**** Task inputs

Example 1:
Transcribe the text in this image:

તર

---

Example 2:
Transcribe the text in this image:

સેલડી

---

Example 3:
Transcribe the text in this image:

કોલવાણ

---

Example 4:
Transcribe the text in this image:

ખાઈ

********

**The task**
Throughout the data, tally the lines that hold the string "Example" and report the tally alone.

**Problem solution**
4